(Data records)
※

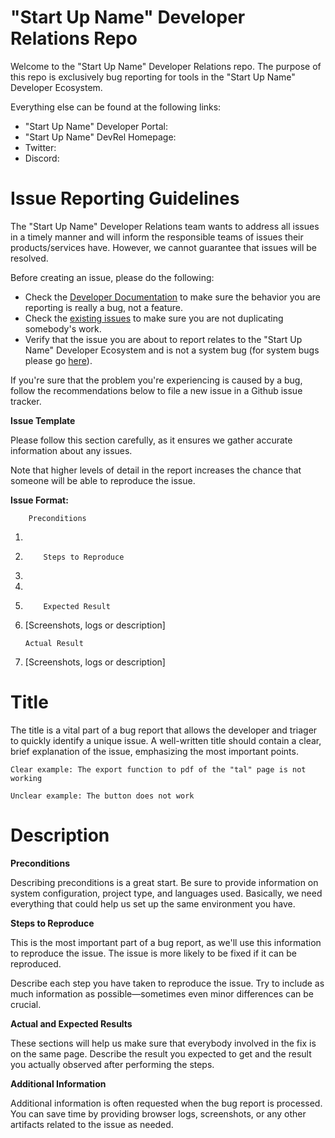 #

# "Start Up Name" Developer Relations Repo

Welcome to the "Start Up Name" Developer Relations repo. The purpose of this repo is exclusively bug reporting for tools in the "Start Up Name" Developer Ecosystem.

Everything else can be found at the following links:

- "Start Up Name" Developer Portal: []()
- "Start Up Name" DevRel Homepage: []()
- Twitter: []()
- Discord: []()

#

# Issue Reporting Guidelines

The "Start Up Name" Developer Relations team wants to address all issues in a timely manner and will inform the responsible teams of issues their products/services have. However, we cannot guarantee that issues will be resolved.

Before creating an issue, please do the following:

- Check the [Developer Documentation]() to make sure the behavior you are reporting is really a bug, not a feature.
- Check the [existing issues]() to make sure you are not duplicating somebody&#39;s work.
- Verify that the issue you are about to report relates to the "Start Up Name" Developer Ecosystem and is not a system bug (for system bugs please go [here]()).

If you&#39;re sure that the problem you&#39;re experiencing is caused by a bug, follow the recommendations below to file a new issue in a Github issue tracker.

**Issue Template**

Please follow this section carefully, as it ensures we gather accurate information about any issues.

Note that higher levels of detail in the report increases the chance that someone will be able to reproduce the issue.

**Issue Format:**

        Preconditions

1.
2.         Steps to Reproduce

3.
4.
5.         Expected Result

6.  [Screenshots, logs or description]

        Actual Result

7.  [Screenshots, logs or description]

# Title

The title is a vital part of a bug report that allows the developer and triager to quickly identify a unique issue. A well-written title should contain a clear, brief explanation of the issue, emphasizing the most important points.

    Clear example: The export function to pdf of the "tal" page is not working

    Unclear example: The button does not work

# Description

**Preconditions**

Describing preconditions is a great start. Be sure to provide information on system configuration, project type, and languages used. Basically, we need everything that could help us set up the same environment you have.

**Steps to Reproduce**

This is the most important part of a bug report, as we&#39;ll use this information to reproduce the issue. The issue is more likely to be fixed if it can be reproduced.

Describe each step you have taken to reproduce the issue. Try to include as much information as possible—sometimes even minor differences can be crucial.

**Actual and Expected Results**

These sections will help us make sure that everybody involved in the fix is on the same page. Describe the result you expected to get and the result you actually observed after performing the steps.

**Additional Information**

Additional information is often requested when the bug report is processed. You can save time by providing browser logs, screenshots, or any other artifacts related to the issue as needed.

※

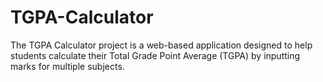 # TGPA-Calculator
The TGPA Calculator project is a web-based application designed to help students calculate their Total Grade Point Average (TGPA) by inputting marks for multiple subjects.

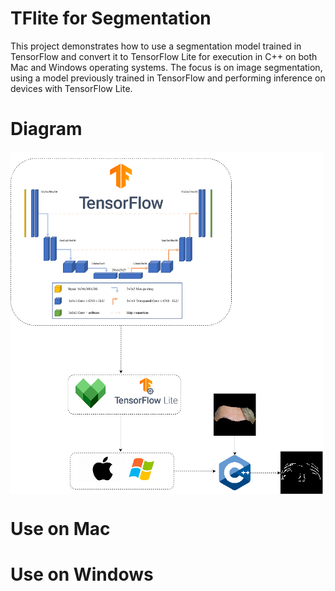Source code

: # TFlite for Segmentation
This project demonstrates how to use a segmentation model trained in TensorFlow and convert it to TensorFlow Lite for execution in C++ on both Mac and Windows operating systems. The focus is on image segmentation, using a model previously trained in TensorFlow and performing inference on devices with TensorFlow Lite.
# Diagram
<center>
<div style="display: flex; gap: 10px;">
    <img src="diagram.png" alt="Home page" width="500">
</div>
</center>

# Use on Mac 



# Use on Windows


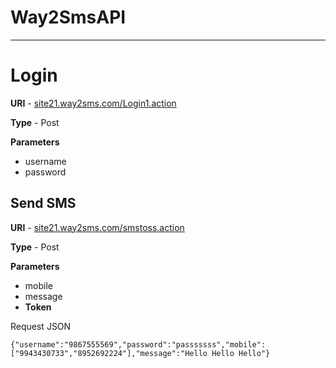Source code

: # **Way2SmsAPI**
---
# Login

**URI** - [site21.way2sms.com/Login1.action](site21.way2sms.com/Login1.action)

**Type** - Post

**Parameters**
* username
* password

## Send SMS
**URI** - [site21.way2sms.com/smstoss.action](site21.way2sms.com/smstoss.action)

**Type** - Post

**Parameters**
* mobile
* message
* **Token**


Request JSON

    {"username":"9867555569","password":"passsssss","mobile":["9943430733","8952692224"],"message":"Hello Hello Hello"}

※

| YOUR INSTRUCTIONS |
Rename "Homepage" to "Home Page" in the lines from the one with "Developer Portal: []()" through the one with "# Issue Reporting Guidelines", and give back only those lines with nothing else changed.

| FINISHED EXERCISE |
- "Start Up Name" Developer Portal: []()
- "Start Up Name" DevRel Home Page: []()
- Twitter: []()
- Discord: []()

#

# Issue Reporting Guidelines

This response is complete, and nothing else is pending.